DudeAnon wrote:The problem with gaming the system is there are no guarantees that teams are going to behave as you expect. Also there are no guarantees that the committee is going to behave (SBU had an RPI of 30 last year and was still left out.) Expansion should only be done if there is a program that is consistently competitive at a high level and has a good brand. After that you let the chips lay where they may.
There are no guarantees, true. But there’s tons of data on how programs behave over time:
- Butler averaged 20 wins over a 19-year stretch, you know Butler’s good.
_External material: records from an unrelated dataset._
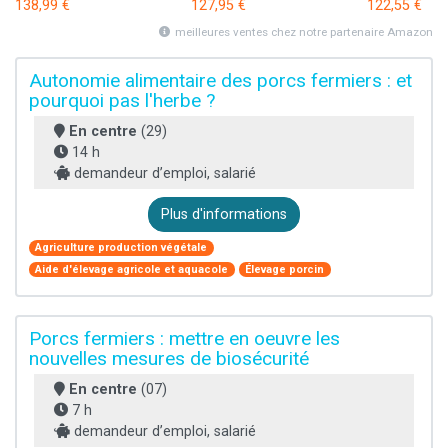
138,99 €
127,95 €
122,55 €
meilleures ventes chez notre partenaire Amazon
Autonomie alimentaire des porcs fermiers : et
pourquoi pas l'herbe ?
En centre
(29)
14 h
demandeur d’emploi, salarié
Plus d'informations
Agriculture production végétale
Aide d'élevage agricole et aquacole
Élevage porcin
Porcs fermiers : mettre en oeuvre les
nouvelles mesures de biosécurité
En centre
(07)
7 h
demandeur d’emploi, salarié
- The Big East has never suffered the level of disrespect the Bonnies suffered last season, where the BCS administrators on the committee think the A-10 is a JV league so Bonaventure’s marquee conference wins over Dayton and St. Joe’s were rendered meaningless. The A-10 hasn’t won a national championship since… La Salle in the 1950s before the league was formed (I think?). The perception of the A-10 as weak wouldn’t apply in the Big East. It is irrelevant.
And you’re applying “How everyone else handles expansion” to the Big East, when the Big East isn’t like everyone else for one simple reason:
Hall2012 wrote:What's more is that the Big East showed they didn't want to play that game in breaking off to begin with. The C7 schools had an opportunity to inflate their records by feasting on the likes of East Carolina, Navy, USF, and Tulane every year, but opted to break off because that's exactly what they didn't want to do. The whole point of breaking off was to form a strong basketball conference where everyone is competitive top to bottom, and we're almost there. There's no benefit to adding more deadwood to the bottom of the conference.
The old Big East added those schools that weren’t good in basketball because they were “needed” FOR FOOTBALL. The C7 split so they could make BASKETBALL DECISIONS. And this is a basketball decision.
We’re not talking about “deadwood” to the bottom of the league. We’re talking about strategic balance to the league, how to manage “the conference factor” to create “a strong basketball conference where everyone is competitive” with the REST OF THE COUNTRY, instead of “from top to bottom.”
Why is being competitive “top to bottom” important? Why does that make you a “Strong Conference?” Does it make you a “strong conference” from an “every game is hard”
All you’re doing is forcing Georgetown and Marquette to finish WORSE than they are capable of.
Bill Marsh wrote:Sounds good in theory. The problem is it's not true. The bigger sized conferences do NOT "routinely get 6-9 bids annually." They just don't.
Conferences with numbers will not get a lot of bids solely on the basis of numbers. (See SEC.) It's the big 12 and the Big East who have been securing bids for half their member or more. The 4 other football conferences have fallen below half their membership for the 5 years.
YES! This is the kind of data analysis you need to configure the best possible conference! But the one thing you’re omitting is the one thing that I KNOW YOU KNOW: The Big East is the best basketball-first conference in the country.
What on earth makes you think that if the Big East had 14 teams, you’d make your decisions like the SEC, which is a football-first conference? You’re not going to add a terrible Missouri basketball team because they’re good at football, are you? No! This is about “what’s best for the Big East, and WHY?”
The WHY is what’s important to me. I know I SOUND crazy, but the explanation and trying to illustrate the effect is data-driven.
Repeating conventional wisdom that “Adding good teams makes you better” really has no data-driven evidence because there’s no other conference that has eight good basketball teams and only two not so good teams and made a decision to expand based on basketball.